*Linguists -> Polyglots.
Duolingo is OK and offers a variety of languages, though take most of their reviews with a thumb-sized grain of salt. Their main strength is nudging you towards regular practice, and that's far more important than talent or motivation. Your resolve might waver, but you have a streak to uphold, so you'll log in and go through a few exercises. It's habit forming. Perhaps the most positive example of something being gamified. They're also great for forums and immersion training in some of the languages (Spanish, Portuguese, German and French IIRC).
My flatmate and his girlfriend use Italki, which they swear by, but I never tested myself.
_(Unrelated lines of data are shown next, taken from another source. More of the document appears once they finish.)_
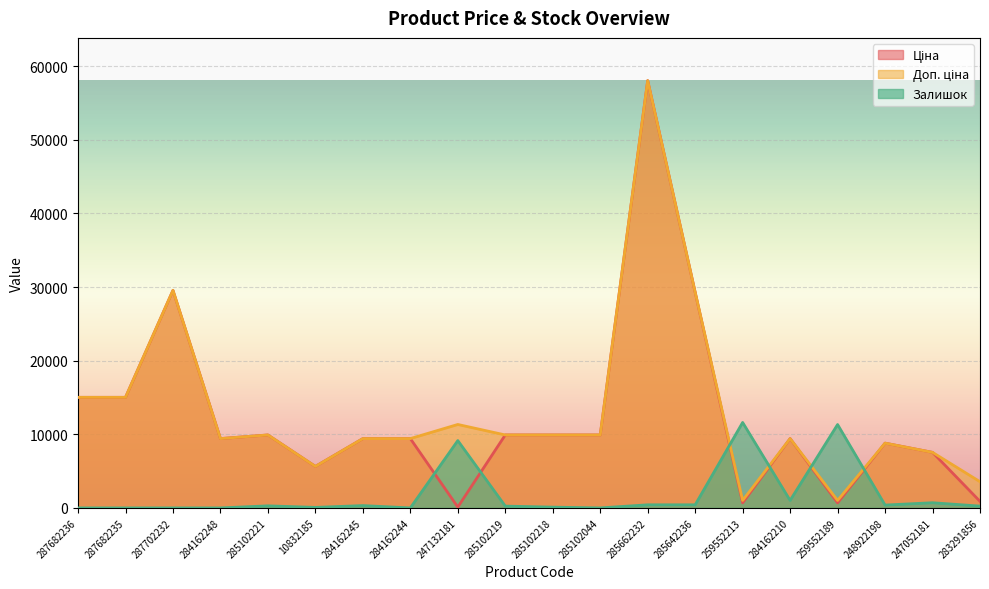

Reading left to right, transcribe all the data shown in this chart.

Ціна: 15019.2	15019.2	29548.9	9416.9	9908.5	5636.0	9416.9	9416.9	113.3	9908.5	9908.5	9908.5	58037.0	29294.9	689.1	9416.9	689.1	8797.6	7545.9	889.9
Доп. ціна: 15019.2	15019.2	29548.9	9416.9	9908.5	5636.0	9416.9	9416.9	11334.0	9908.5	9908.5	9908.5	58037.0	29294.9	1017.8	9416.9	1017.8	8797.6	7545.9	3559.7
Залишок: 0.0	0.0	0.0	0.0	281.4	70.3	316.6	0.0	9145.2	246.2	105.5	0.0	422.1	422.1	11607.4	1020.0	11326.0	386.9	703.5	246.2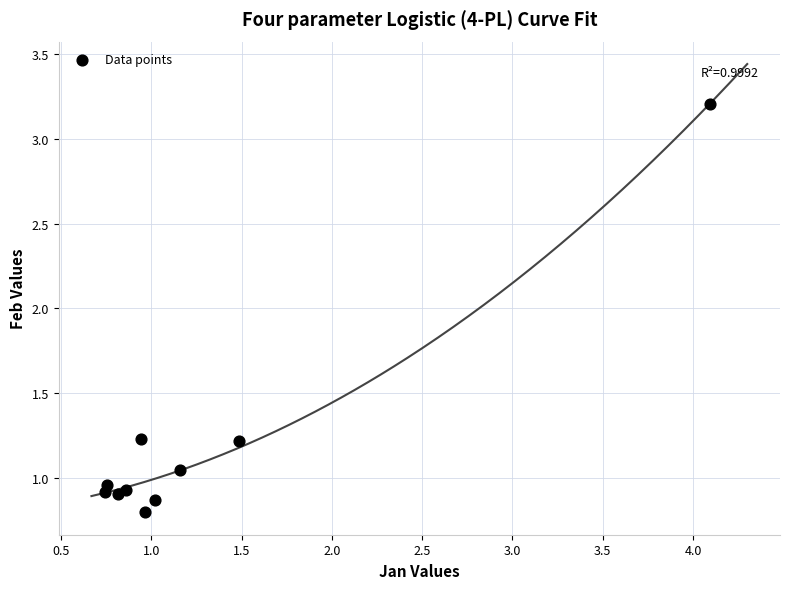

What is the range of X values (max minus min)?

3.4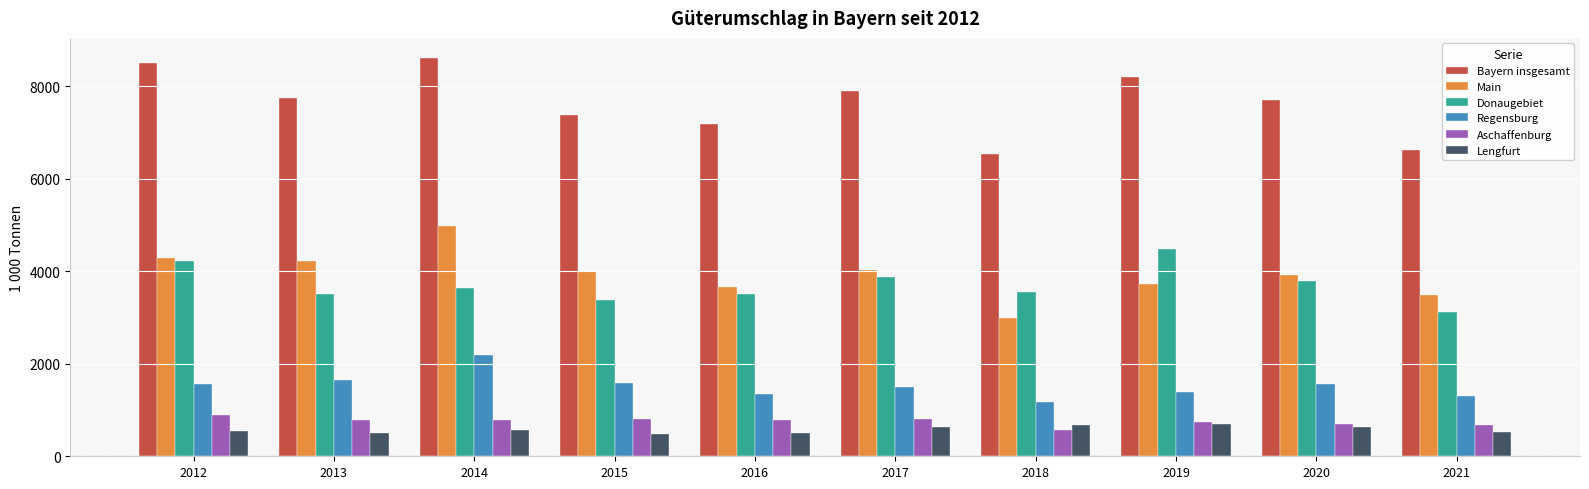

Are the bars grouped side by side (vs. stacked)?

Yes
Really, though, learn anywhere, but practice through immersion as fast and as often as you can. Read stories for kindergarteners and move forward. Watch something that interests you in that language. If you know some nature documentary/Godzilla movie by heart, look if it's available in the language you want to learn. If you're into "let's plays" or cartoons, look for those. You know the drill. Change the language in your OS/browser/whatever program you use most often once you'll feel you know it well enough to switch back if need be. Something I do to keep memorised words fresh is to say them aloud when they come up. Example: when I dress in the morning and pick up my trousers, I'll say "spodnie, pants/trousers, die Hose, los pantalones… etc." Try that for counting, getting change, groceries etc. Those are the words you're likely to need since they come up every day. There's time to know what 'encomiast' means, but it's far lower on the priority list than things you eat. Same goes for grammar. I know most of those weird "needn't have had who hadn't have needed" constructs, but day-to-day I rarely need more than conditionals and simple tenses.